第2話

 この世界には魔法という概念が存在する。


 様々な属性があるなか光の魔力を持つものはとても少なく、見つかり次第王都の魔法学園に通うことが定められている。


 シーダルシ王都魔法学園はそのほとんどが貴族で構成された学園だ。

 だが特例として、光の魔力があれば特待生として入学することができる。


 それが――


「前回のテスト、魔法元素記号が全部書けなくて酷い点数だったんですよ……シリル様?」


「……ああ、一年の先生は意地悪な問題ばかり出すからな」


 なぜか向かいあって座っているヒロイン。彼女のことである。


 攻略対象者からの熱烈なお誘いを全て断り、通りがかった俺を勉強に誘うという謎の行為をしでかしたティーネ。


 その時の俺の顔はこれ以上ないほど引きつっていたし、


「あ、ウン」


 みたいなカタコトの蚊がなくような声の返事しかできなかった。にも関わらずティーネは


「ありがとうございます! シリル様とお勉強できるなんて、私……!!」


 なんて感極まったように俺を見つめてくるのだから、悪い気はしないが背後が恐ろしすぎて早急に自室へ帰りたかった。


 まぁ断ったらどうなる事やら、そっちの方が想像するだけで身の毛もよだつ体験になると思うので、冷や汗をダラダラ流しながら肯定の意を返したのだ。


 静まり返った図書館で、古ぼけた 分厚い魔法書をゆっくりめくる。


 年季のある机と椅子に腰掛けた俺は、さっきからしつこいほど話しかけてくるヒロインにうんざりしていた。


 いや……ね。かわいいよ、そりゃあ。だって一つのゲームのヒロインになれて、一国の重役を虜にするんだからリアル傾国の美女じゃん。


 そんな美女に好かれているのを嫌がる男なんていないだろう。

 俺も別に嫌がっているわけではない。
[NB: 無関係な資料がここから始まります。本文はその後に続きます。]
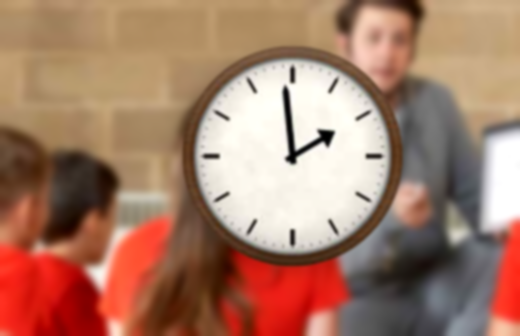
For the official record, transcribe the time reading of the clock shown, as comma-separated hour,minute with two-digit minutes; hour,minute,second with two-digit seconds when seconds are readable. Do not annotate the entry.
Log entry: 1,59
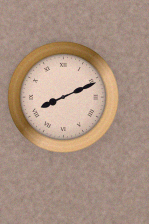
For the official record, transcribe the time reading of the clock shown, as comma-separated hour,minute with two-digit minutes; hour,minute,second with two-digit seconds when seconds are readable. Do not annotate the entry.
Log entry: 8,11
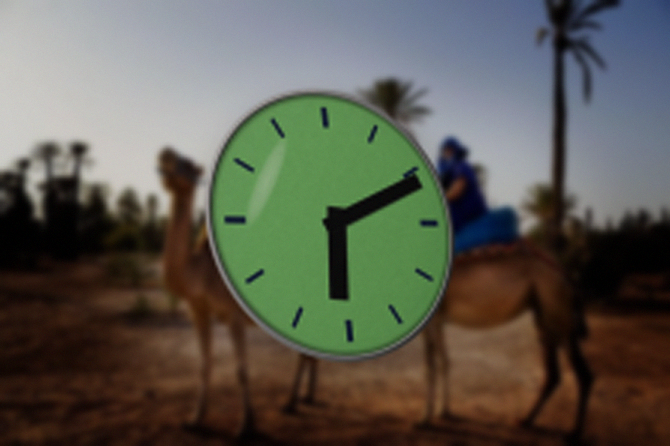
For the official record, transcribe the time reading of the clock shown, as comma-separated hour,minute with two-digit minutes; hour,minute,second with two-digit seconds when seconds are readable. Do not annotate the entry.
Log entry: 6,11
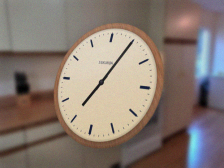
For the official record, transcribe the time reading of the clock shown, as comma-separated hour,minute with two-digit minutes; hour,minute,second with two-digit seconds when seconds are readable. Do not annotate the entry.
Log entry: 7,05
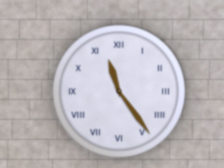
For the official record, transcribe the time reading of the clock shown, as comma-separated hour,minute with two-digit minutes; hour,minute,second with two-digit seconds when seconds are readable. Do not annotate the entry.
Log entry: 11,24
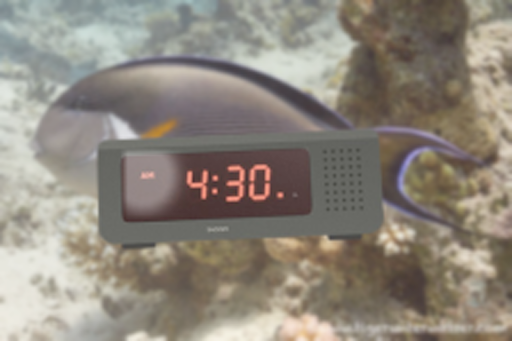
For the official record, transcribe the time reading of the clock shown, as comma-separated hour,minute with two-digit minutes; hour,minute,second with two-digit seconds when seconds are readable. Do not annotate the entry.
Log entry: 4,30
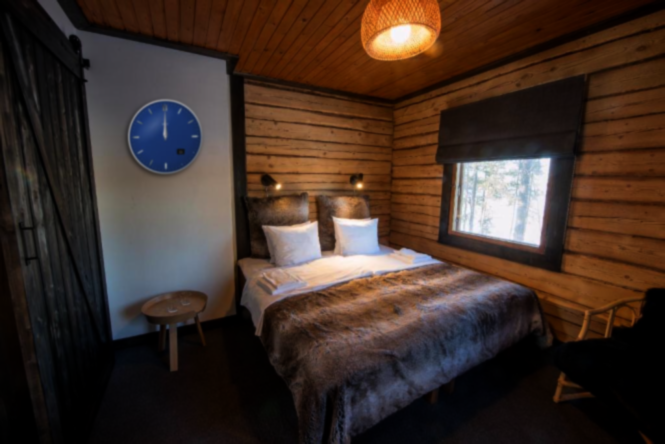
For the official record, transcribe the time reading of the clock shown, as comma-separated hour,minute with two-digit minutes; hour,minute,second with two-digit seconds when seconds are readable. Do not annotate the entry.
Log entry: 12,00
むしろ嬉しい。


 だけどさ、俺はコーネリアが真実の愛に憧れ始めた時期から自分が結婚することを諦めたんだ。


 真実の愛なんてクソくらえ。そんなもんに縛られるくらいなら一生独身貫いて養子でもとって、幸せな老後を過ごしてやるって。


 ……それにここは一つのゲームの世界。


 いろんなイケメンキラキラ男を侍らせて、結局はそこら辺の鈍臭いモブと結ばれます……なんてあってはならないのだ。
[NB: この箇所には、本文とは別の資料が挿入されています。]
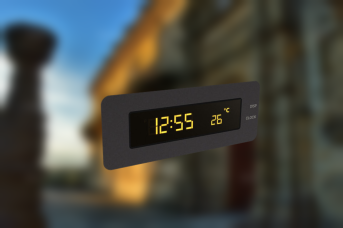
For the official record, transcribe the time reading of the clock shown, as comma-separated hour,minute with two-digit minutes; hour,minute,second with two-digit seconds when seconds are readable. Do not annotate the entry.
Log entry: 12,55
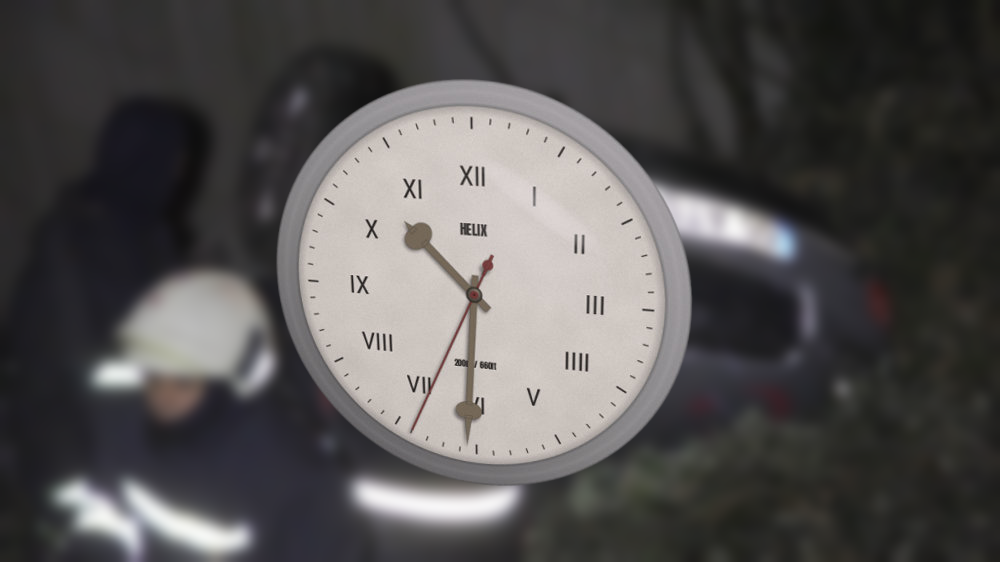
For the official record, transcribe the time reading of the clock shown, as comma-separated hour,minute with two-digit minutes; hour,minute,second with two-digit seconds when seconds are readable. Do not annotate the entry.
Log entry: 10,30,34
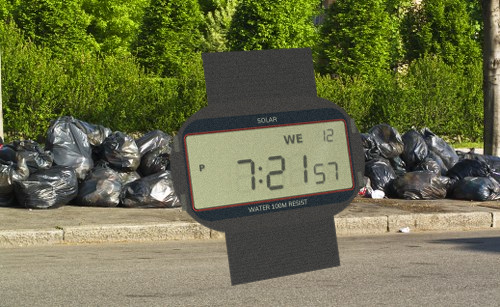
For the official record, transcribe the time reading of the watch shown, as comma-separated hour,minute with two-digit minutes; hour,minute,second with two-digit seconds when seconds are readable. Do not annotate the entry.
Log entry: 7,21,57
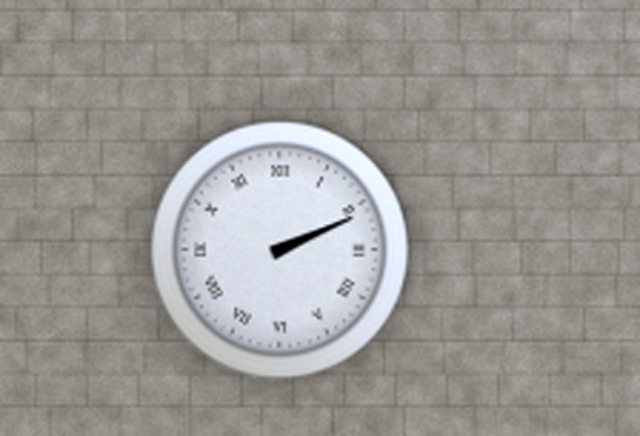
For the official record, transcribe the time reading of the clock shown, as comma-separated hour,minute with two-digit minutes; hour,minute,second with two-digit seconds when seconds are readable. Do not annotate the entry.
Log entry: 2,11
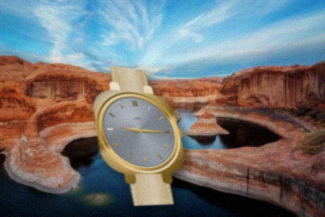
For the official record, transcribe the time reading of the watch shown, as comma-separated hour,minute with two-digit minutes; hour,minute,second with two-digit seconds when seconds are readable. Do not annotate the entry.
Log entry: 9,15
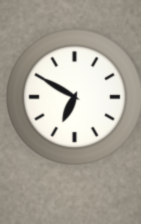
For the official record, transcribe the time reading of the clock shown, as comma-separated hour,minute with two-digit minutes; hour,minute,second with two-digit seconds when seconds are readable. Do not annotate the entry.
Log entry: 6,50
 だからできるだけ素っ気ない態度を心がけ、話しかけられても反応は最低限、今なんて本から顔も上げない人としてどうかと思うような対応をしている、のだが……。


「やっぱり! 魔法学のイカつい先生……名前は忘れちゃったけど、居眠りしてるとすぐ頭叩いてくるんです。だからテストも意地悪なんだ……」


「グランデタリー先生な」


 天然なのか計算なのか、ぽやぽやとした言動でふわりと笑いかけてくる。


 ついつっこんでしまったが、名前くらいは覚えてやれよ、担任だろと少しグランデタリー先生が可哀想になってしまった。


 えへへ、グランデタリー先生っていうんですね〜。と、何が楽しいのか終始ぽやぽやしているヒロイン。


 呆れたようにため息をつけば、軽く目を開いて赤面した。

 うん、かわいい。



 すると視界の端にキラリと光るものが見えた。


 咄嗟に本を盾にすれば、ドスッと重い音。


「……ッチ」


 おい誰だよ今舌打ちしたの。ちゃんと聞こえてるからな。


 ヒロインは何があったのか分からないといった様子で首を傾げているが、分厚い魔法書には深々と小ぶりなナイフが刺さっていた。


 ひくりと顔が歪む。ああ、これだからヒロインは嫌なんだ。



 ……そう、さっきのは完全に建前。


 本音としては、ヒロインに激惚れ権力マシマシの攻略対象者様たちに闇討ちされたくないからっていう保身に走った考えをしているから、ヒロインを避けている。


 実行はできていないが、このままだと俺は学園を卒業する前に死ぬんじゃないかと踏んでいる。



 楽しい楽しい乙女ゲームのはずなのに、攻略対象者が全員ヤンデレになっているのは俺のせいだろうか?